I don’t know that he heard me. He stooped over Billy and shook him gently. “Wake, son,” said he. “You and I must get to our camp now.”

“Now?” said Billy. “Can’t we wait till morning?”

“No, son. We can’t wait here any more. Go and get the horses and put the saddles on.” As Billy obeyed, Lin looked at the lighted window. “She is in there,” he said. “She’s in there. So near.” He looked, and turned to the hotel, from which he brought his chaps and spurs and put them on. “I understand her words,” he continued. “Her words, the meaning of them. But not what she means, I guess. It will take studyin’ over. Why, she don’t blame me!” he suddenly said, speaking to me instead of to himself.

“Lin,” I answered, “she has only just heard this, you see. Wait awhile.”

“That’s not the trouble. She knows what kind of man I have been, and she forgives that just the way she did her brother. And she knows how I didn’t intentionally conceal anything. Billy hasn’t been around, and she never realized about his mother and me. We’ve talked awful open, but that was not pleasant to speak of, and the whole country knew it so long–and I never thought! She don’t blame me. She says she understands; but she says I have a wife livin’.”

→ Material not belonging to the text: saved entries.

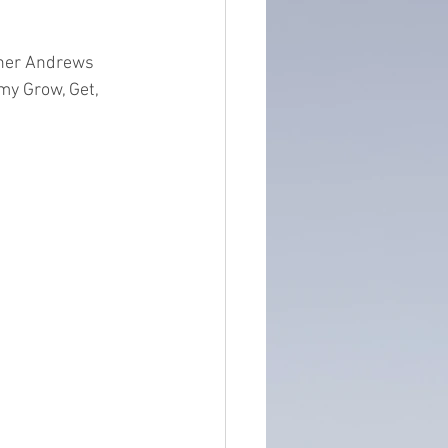
ntain of Credibility
ther Andrews 
my Grow, Get, 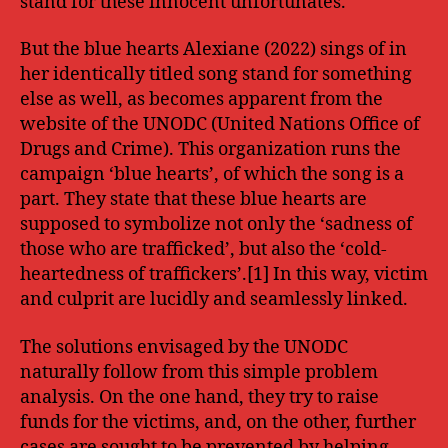
stand for these innocent unfortunates.
But the blue hearts Alexiane (2022) sings of in
her identically titled song stand for something
else as well, as becomes apparent from the
website of the UNODC (United Nations Office of
Drugs and Crime). This organization runs the
campaign ‘blue hearts’, of which the song is a
part. They state that these blue hearts are
supposed to symbolize not only the ‘sadness of
those who are trafficked’, but also the ‘cold-
heartedness of traffickers’.[1] In this way, victim
and culprit are lucidly and seamlessly linked.
The solutions envisaged by the UNODC
naturally follow from this simple problem
analysis. On the one hand, they try to raise
funds for the victims, and, on the other, further
cases are sought to be prevented by helping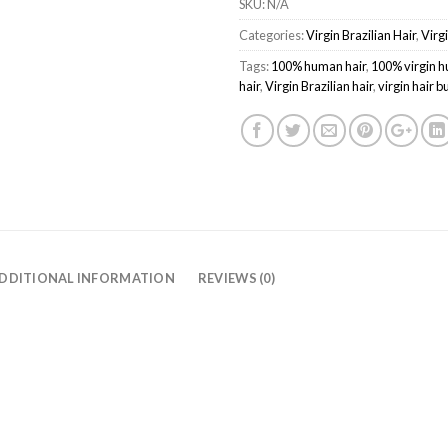
SKU:
N/A
Categories:
Virgin Brazilian Hair
,
Virg
Tags:
100% human hair
,
100% virgin h
hair
,
Virgin Brazilian hair
,
virgin hair 
DDITIONAL INFORMATION
REVIEWS (0)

“That is nonsense,” I declared.

“Yu’ mustn’t say that,” said he. “She don’t claim she’s a wife, either. She just shakes her head when I asked her why she feels so. It must be different to you and me from the way it seems to her. I don’t see her view; maybe I never can see it; but she’s made me feel she has it, and that she’s honest, and loves me true–” His voice broke for a moment. “She said she’d wait.”

“You can’t have a marriage broken that was never tied,” I said. “But perhaps Governor Barker or Judge Henry–“

“No,” said the cow-puncher. “Law couldn’t fool her. She’s thinking of something back of law. She said she’d wait–always. And when I took it in that this was all over and done, and when I thought of my ranch and the chickens–well, I couldn’t think of things at all, and I came and waked Billy to clear out and quit.”

“What did you tell her?” I asked.

“Tell her? Nothin’, I guess. I don’t remember getting out of the room. Why, here’s actually her pistol, and she’s got mine!”

“Man, man!” said I, “go back and tell her to keep it, and that you’ll wait too–always!”

“Would yu’?”

“Look!” I pointed to Jessamine standing in the door.

I saw his face as he turned to her, and I walked toward Billy and the horses. Presently I heard steps on the wooden station, and from its black, brief shadow the two came walking, Lin and his sweetheart, into the moonlight. They were not speaking, but merely walked together in the clear radiance, hand in hand, like two children. I saw that she was weeping, and that beneath the tyranny of her resolution her whole loving, ample nature was wrung. But the strange, narrow fibre in her would not yield! I saw them go to the horses, and Jessamine stood while Billy and Lin mounted. Then quickly the cow-puncher sprang down again and folded her in his arms.

“Lin, dear Lin! dear neighbor!” she sobbed. She could not withhold this last good-bye.

I do not think he spoke. In a moment the horses started and were gone, flying, rushing away into the great plain, until sight and sound of them were lost, and only the sage-brush was there, bathed in the high, bright moon. The last thing I remember as I lay in my blankets was Jessamine’s window still lighted, and the water-tank, clear-lined and black, standing over Separ.